Start of Stored data

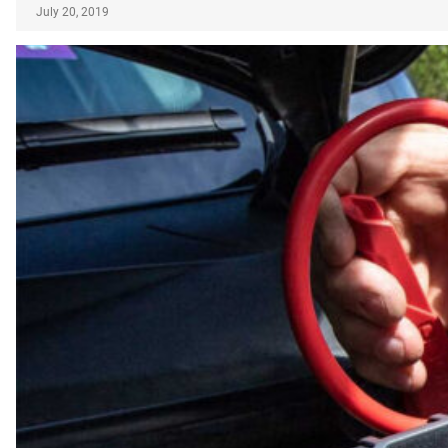
July 20, 2019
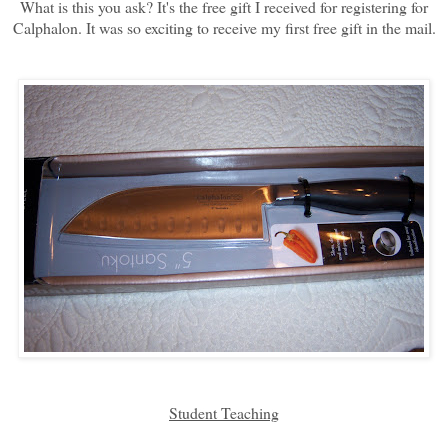
What is this you ask? It's the free gift I received for registering for
Calphalon. It was so exciting to receive my first free gift in the mail.
Student Teaching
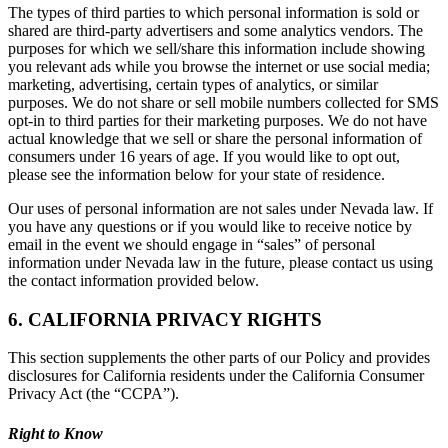
The types of third parties to which personal information is sold or
shared are third-party advertisers and some analytics vendors. The
purposes for which we sell/share this information include showing
you relevant ads while you browse the internet or use social media;
marketing, advertising, certain types of analytics, or similar
purposes. We do not share or sell mobile numbers collected for SMS
opt-in to third parties for their marketing purposes. We do not have
actual knowledge that we sell or share the personal information of
consumers under 16 years of age. If you would like to opt out,
please see the information below for your state of residence.
Our uses of personal information are not sales under Nevada law. If
you have any questions or if you would like to receive notice by
email in the event we should engage in “sales” of personal
information under Nevada law in the future, please contact us using
the contact information provided below.
6. CALIFORNIA PRIVACY RIGHTS
This section supplements the other parts of our Policy and provides
disclosures for California residents under the California Consumer
Privacy Act (the “CCPA”).
Right to Know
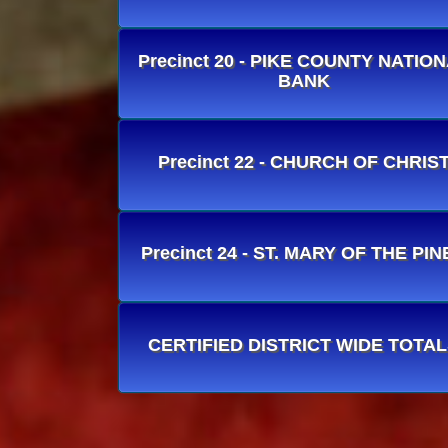
Precinct 20 - PIKE COUNTY NATIO
BANK
Precinct 22 - CHURCH OF CHRIS
Precinct 24 - ST. MARY OF THE PIN
CERTIFIED DISTRICT WIDE TOTA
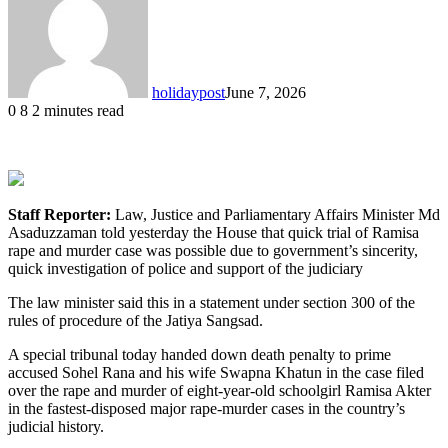
holidaypost
June 7, 2026
0
8
2 minutes read
Staff Reporter:
Law, Justice and Parliamentary Affairs Minister Md
Asaduzzaman told yesterday the House that quick trial of Ramisa
rape and murder case was possible due to government’s sincerity,
quick investigation of police and support of the judiciary
The law minister said this in a statement under section 300 of the
rules of procedure of the Jatiya Sangsad.
A special tribunal today handed down death penalty to prime
accused Sohel Rana and his wife Swapna Khatun in the case filed
over the rape and murder of eight-year-old schoolgirl Ramisa Akter
in the fastest-disposed major rape-murder cases in the country’s
judicial history.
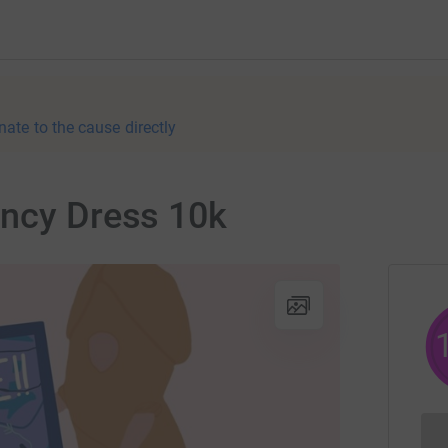
nate to the cause directly
ancy Dress 10k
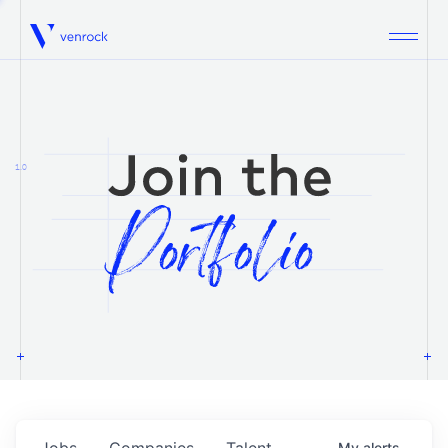
Venrock
1.0
Jobs
Companies
Talent
My
alerts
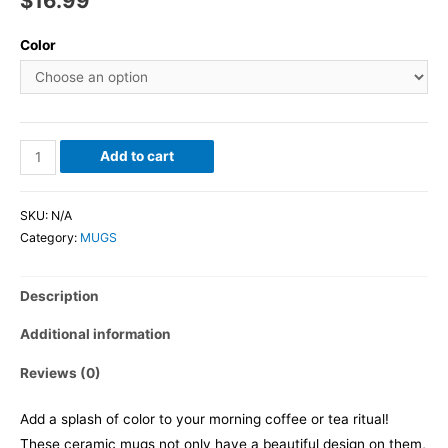
$
16.99
Color
Add to cart
SKU:
N/A
Category:
MUGS
Description
Additional information
Reviews (0)
Add a splash of color to your morning coffee or tea ritual!
These ceramic mugs not only have a beautiful design on them,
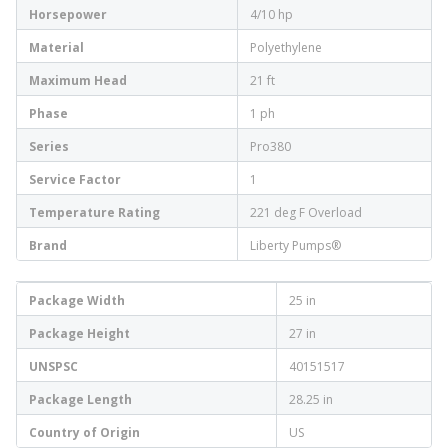
Horsepower
4/10 hp
Material
Polyethylene
Maximum Head
21 ft
Phase
1 ph
Series
Pro380
Service Factor
1
Temperature Rating
221 deg F Overload
Brand
Liberty Pumps®
Package Width
25 in
Package Height
27 in
UNSPSC
40151517
Package Length
28.25 in
Country of Origin
US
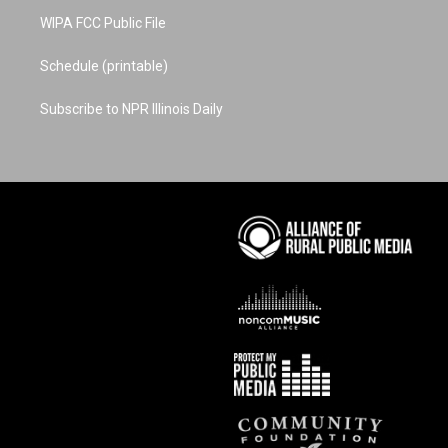
WIPA FCC Public File
Schedule (printable)
Subscribe to NPR Illinois Daily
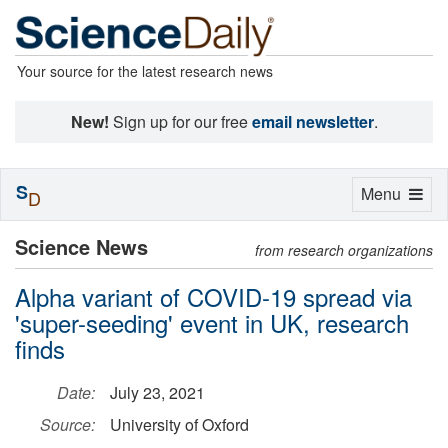
Your source for the latest research news
New!
Sign up for our free
email newsletter
.
S
Toggle
Menu
D
navigation
Science News
from research organizations
Alpha variant of COVID-19 spread via
'super-seeding' event in UK, research
finds
Date:
July 23, 2021
Source:
University of Oxford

End of Stored data

_Work to be completed_. Output each entry exactly. Skip the pictures.

_Worked solution_.
July 20, 2019
What is this you ask? It's the free gift I received for registering for
Calphalon. It was so exciting to receive my first free gift in the mail.
Student Teaching
The types of third parties to which personal information is sold or
shared are third-party advertisers and some analytics vendors. The
purposes for which we sell/share this information include showing
you relevant ads while you browse the internet or use social media;
marketing, advertising, certain types of analytics, or similar
purposes. We do not share or sell mobile numbers collected for SMS
opt-in to third parties for their marketing purposes. We do not have
actual knowledge that we sell or share the personal information of
consumers under 16 years of age. If you would like to opt out,
please see the information below for your state of residence.
Our uses of personal information are not sales under Nevada law. If
you have any questions or if you would like to receive notice by
email in the event we should engage in “sales” of personal
information under Nevada law in the future, please contact us using
the contact information provided below.
6. CALIFORNIA PRIVACY RIGHTS
This section supplements the other parts of our Policy and provides
disclosures for California residents under the California Consumer
Privacy Act (the “CCPA”).
Right to Know
Precinct 20 - PIKE COUNTY NATIO
BANK
Precinct 22 - CHURCH OF CHRIS
Precinct 24 - ST. MARY OF THE PIN
CERTIFIED DISTRICT WIDE TOTA
holidaypost
June 7, 2026
0
8
2 minutes read
Staff Reporter:
Law, Justice and Parliamentary Affairs Minister Md
Asaduzzaman told yesterday the House that quick trial of Ramisa
rape and murder case was possible due to government’s sincerity,
quick investigation of police and support of the judiciary
The law minister said this in a statement under section 300 of the
rules of procedure of the Jatiya Sangsad.
A special tribunal today handed down death penalty to prime
accused Sohel Rana and his wife Swapna Khatun in the case filed
over the rape and murder of eight-year-old schoolgirl Ramisa Akter
in the fastest-disposed major rape-murder cases in the country’s
judicial history.
nate to the cause directly
ancy Dress 10k
Venrock
1.0
Jobs
Companies
Talent
My
alerts
$
16.99
Color
Add to cart
SKU:
N/A
Category:
MUGS
Description
Additional information
Reviews (0)
Add a splash of color to your morning coffee or tea ritual!
These ceramic mugs not only have a beautiful design on them,
Horsepower
4/10 hp
Material
Polyethylene
Maximum Head
21 ft
Phase
1 ph
Series
Pro380
Service Factor
1
Temperature Rating
221 deg F Overload
Brand
Liberty Pumps®
Package Width
25 in
Package Height
27 in
UNSPSC
40151517
Package Length
28.25 in
Country of Origin
US
WIPA FCC Public File
Schedule (printable)
Subscribe to NPR Illinois Daily
Your source for the latest research news
New!
Sign up for our free
email newsletter
.
S
Toggle
Menu
D
navigation
Science News
from research organizations
Alpha variant of COVID-19 spread via
'super-seeding' event in UK, research
finds
Date:
July 23, 2021
Source:
University of Oxford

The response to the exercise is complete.